- Data records:
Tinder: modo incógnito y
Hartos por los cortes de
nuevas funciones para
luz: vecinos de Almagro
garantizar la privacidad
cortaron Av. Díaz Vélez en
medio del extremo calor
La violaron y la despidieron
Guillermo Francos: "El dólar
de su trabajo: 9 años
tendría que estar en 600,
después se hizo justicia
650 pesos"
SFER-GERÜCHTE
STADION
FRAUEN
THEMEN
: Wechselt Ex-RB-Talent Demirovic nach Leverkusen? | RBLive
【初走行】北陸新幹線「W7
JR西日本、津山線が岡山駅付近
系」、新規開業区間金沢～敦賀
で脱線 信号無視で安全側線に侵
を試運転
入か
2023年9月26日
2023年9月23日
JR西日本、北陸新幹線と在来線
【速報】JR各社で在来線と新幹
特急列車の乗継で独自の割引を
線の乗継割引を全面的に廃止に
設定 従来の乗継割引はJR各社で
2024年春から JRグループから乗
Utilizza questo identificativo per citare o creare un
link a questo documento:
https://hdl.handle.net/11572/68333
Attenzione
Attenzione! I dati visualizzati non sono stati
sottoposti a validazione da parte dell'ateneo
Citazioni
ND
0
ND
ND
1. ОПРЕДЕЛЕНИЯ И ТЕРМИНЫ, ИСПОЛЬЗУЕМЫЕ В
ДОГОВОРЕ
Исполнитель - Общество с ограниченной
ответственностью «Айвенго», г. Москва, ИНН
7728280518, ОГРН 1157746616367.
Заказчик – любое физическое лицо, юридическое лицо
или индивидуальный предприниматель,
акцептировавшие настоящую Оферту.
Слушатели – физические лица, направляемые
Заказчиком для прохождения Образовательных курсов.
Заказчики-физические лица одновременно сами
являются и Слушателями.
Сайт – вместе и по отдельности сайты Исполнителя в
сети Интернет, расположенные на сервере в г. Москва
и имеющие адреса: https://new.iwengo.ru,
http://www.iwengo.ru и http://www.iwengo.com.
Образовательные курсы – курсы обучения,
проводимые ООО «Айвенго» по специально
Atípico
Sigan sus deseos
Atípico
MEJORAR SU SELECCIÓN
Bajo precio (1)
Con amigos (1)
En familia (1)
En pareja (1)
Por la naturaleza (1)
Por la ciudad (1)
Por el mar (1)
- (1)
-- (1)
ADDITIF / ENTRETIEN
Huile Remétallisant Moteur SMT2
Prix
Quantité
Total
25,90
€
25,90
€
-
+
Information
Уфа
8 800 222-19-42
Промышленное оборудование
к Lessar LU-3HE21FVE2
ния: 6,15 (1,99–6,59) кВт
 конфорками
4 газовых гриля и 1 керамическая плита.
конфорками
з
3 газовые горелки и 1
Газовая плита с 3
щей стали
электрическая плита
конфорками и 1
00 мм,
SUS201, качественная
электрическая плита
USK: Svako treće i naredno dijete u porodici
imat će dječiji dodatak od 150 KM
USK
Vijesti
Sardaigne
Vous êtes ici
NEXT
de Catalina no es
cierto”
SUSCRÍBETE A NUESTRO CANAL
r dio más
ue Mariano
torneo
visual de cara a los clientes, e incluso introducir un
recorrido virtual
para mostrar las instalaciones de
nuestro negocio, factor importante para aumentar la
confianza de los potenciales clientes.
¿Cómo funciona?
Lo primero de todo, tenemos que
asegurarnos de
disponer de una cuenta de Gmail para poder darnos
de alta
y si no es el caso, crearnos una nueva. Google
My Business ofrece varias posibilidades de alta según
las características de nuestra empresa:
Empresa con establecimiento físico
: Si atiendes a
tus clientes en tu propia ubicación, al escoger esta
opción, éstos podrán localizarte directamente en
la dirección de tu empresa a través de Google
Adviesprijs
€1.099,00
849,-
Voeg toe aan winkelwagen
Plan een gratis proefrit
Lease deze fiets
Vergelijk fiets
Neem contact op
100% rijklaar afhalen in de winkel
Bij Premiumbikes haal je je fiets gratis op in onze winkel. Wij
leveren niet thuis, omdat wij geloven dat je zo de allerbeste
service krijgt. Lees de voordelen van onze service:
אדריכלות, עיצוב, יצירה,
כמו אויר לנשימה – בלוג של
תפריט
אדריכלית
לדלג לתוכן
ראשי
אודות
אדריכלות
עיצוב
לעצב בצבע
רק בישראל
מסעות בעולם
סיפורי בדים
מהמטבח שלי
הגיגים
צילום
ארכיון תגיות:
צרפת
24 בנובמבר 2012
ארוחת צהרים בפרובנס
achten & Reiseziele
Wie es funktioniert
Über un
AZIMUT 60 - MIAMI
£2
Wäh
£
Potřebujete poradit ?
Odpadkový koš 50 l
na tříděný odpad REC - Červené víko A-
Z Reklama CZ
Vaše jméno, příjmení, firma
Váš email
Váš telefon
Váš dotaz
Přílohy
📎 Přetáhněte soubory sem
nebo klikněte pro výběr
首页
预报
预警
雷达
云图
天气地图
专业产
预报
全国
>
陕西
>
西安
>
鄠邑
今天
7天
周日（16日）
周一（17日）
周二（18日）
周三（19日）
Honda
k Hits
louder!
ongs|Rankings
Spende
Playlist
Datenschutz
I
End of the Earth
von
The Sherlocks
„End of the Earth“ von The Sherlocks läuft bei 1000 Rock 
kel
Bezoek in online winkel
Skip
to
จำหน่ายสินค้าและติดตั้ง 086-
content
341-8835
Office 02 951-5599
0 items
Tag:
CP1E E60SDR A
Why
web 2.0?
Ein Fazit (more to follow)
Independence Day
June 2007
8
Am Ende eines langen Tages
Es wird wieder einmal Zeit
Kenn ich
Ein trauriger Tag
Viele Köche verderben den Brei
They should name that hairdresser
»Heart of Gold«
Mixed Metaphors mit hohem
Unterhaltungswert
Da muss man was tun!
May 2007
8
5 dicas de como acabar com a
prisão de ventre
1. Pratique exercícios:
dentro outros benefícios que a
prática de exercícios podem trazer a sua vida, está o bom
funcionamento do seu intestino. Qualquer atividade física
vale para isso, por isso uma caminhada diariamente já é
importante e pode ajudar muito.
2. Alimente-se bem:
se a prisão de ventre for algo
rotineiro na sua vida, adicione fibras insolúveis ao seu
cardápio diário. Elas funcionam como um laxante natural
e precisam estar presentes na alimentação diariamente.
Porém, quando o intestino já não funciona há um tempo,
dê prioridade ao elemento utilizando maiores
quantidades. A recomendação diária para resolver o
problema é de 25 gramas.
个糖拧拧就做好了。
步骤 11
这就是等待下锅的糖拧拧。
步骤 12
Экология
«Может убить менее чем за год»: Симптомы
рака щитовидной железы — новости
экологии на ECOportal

- Problem requirements:
Taking the entries above, print exactly the lines starting at the line with "En familia (1)" and ending at the line with "Přetáhněte soubory sem", both included.

- Task output:
En familia (1)
En pareja (1)
Por la naturaleza (1)
Por la ciudad (1)
Por el mar (1)
- (1)
-- (1)
ADDITIF / ENTRETIEN
Huile Remétallisant Moteur SMT2
Prix
Quantité
Total
25,90
€
25,90
€
-
+
Information
Уфа
8 800 222-19-42
Промышленное оборудование
к Lessar LU-3HE21FVE2
ния: 6,15 (1,99–6,59) кВт
 конфорками
4 газовых гриля и 1 керамическая плита.
конфорками
з
3 газовые горелки и 1
Газовая плита с 3
щей стали
электрическая плита
конфорками и 1
00 мм,
SUS201, качественная
электрическая плита
USK: Svako treće i naredno dijete u porodici
imat će dječiji dodatak od 150 KM
USK
Vijesti
Sardaigne
Vous êtes ici
NEXT
de Catalina no es
cierto”
SUSCRÍBETE A NUESTRO CANAL
r dio más
ue Mariano
torneo
visual de cara a los clientes, e incluso introducir un
recorrido virtual
para mostrar las instalaciones de
nuestro negocio, factor importante para aumentar la
confianza de los potenciales clientes.
¿Cómo funciona?
Lo primero de todo, tenemos que
asegurarnos de
disponer de una cuenta de Gmail para poder darnos
de alta
y si no es el caso, crearnos una nueva. Google
My Business ofrece varias posibilidades de alta según
las características de nuestra empresa:
Empresa con establecimiento físico
: Si atiendes a
tus clientes en tu propia ubicación, al escoger esta
opción, éstos podrán localizarte directamente en
la dirección de tu empresa a través de Google
Adviesprijs
€1.099,00
849,-
Voeg toe aan winkelwagen
Plan een gratis proefrit
Lease deze fiets
Vergelijk fiets
Neem contact op
100% rijklaar afhalen in de winkel
Bij Premiumbikes haal je je fiets gratis op in onze winkel. Wij
leveren niet thuis, omdat wij geloven dat je zo de allerbeste
service krijgt. Lees de voordelen van onze service:
אדריכלות, עיצוב, יצירה,
כמו אויר לנשימה – בלוג של
תפריט
אדריכלית
לדלג לתוכן
ראשי
אודות
אדריכלות
עיצוב
לעצב בצבע
רק בישראל
מסעות בעולם
סיפורי בדים
מהמטבח שלי
הגיגים
צילום
ארכיון תגיות:
צרפת
24 בנובמבר 2012
ארוחת צהרים בפרובנס
achten & Reiseziele
Wie es funktioniert
Über un
AZIMUT 60 - MIAMI
£2
Wäh
£
Potřebujete poradit ?
Odpadkový koš 50 l
na tříděný odpad REC - Červené víko A-
Z Reklama CZ
Vaše jméno, příjmení, firma
Váš email
Váš telefon
Váš dotaz
Přílohy
📎 Přetáhněte soubory sem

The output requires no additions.